6. It is possible to land on the ground without doing a total faceplant when your hands are cuffed behind your back. Pull your neck up and let your chest take the brunt of the push, err, I mean “fall.”

7. Fingerprint ink will transfer onto your jeans no matter how many wipes you use.

8. In LA, TSA agent managers will fall for the old “I am on a reality TV show. See the hidden camera *there*” trick every time. Apparently I look like an older, fatter version of Kirk Cameron and she was a huge fan of mine back in the day. Uhhhh thanks.

9. In some parts of California, no one will blink at tattoos, spikes through the lip, tattered clothing that has not been washed in a month, even naked bicyclists. But wear pin stripes—and a tie—and people will openly gawk. What? Don’t they have Republicans in California? Oh right. Nevermind. He is now off filming “Conan the Shuffle Boarder.”
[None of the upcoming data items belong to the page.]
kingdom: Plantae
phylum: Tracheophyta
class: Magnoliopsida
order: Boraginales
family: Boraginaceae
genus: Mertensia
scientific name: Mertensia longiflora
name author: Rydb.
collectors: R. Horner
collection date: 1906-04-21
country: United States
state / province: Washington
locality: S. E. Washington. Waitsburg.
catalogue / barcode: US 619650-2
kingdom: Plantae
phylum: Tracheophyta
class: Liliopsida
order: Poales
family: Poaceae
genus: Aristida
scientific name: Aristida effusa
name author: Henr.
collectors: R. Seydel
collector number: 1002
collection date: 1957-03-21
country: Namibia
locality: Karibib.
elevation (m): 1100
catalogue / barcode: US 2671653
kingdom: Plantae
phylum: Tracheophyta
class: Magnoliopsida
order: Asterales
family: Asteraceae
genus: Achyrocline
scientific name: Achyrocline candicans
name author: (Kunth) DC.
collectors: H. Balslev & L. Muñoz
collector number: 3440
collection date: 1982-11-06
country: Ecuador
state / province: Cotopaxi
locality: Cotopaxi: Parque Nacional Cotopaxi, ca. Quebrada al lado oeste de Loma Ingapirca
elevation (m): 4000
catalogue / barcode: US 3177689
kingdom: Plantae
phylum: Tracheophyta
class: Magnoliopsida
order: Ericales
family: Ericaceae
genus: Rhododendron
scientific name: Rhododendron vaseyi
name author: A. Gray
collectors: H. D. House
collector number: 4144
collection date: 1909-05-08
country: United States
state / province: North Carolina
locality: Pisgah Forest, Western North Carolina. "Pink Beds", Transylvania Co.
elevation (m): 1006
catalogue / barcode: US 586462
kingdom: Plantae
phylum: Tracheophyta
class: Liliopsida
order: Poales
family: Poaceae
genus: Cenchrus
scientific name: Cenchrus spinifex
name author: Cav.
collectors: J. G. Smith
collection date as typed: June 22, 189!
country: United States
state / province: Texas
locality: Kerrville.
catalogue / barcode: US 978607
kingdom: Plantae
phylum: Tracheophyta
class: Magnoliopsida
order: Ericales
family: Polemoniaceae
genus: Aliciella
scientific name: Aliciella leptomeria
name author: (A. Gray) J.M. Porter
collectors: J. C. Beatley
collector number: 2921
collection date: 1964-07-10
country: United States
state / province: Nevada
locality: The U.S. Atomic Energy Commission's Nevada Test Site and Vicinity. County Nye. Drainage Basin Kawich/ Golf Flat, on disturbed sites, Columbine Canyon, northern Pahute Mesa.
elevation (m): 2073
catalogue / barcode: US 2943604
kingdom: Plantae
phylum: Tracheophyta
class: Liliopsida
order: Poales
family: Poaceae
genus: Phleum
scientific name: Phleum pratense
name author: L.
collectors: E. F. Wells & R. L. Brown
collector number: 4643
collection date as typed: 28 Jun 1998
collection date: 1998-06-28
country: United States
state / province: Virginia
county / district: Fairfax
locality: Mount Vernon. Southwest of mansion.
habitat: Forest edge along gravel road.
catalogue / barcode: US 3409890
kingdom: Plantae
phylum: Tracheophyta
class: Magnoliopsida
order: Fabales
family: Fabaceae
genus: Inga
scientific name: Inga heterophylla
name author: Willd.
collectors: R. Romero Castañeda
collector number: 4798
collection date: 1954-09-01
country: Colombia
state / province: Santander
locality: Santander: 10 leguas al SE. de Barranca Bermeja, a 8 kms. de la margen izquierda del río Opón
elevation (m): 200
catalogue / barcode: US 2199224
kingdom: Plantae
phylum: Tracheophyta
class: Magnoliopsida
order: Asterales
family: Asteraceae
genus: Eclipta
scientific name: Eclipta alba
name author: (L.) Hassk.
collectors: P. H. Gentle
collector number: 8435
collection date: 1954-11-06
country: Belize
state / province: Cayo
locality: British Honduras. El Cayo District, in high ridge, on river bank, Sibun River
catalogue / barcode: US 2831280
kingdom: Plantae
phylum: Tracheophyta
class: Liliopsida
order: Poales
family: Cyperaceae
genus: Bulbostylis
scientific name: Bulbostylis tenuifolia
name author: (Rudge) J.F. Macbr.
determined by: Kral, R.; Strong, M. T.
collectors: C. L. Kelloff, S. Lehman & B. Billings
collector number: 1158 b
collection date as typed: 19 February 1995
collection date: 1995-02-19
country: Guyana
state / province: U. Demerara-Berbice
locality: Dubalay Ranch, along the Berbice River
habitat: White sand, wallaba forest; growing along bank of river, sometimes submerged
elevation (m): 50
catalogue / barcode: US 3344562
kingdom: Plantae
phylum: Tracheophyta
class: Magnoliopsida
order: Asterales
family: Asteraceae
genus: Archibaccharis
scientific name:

10. At 11 p.m. local time, there are few cars on the road around Portland, OR, and even underpowered rental cars seem to zip through highways.

11. There are parts of interstates running through Portland that are *not* 55 mph as an out-of-towner might expect.

12. Luckily some of the Oregon state troopers are Kirk Cameron fans too.

13. You can get the complete first season of Growing Pains for less than $13 at Amazon.com.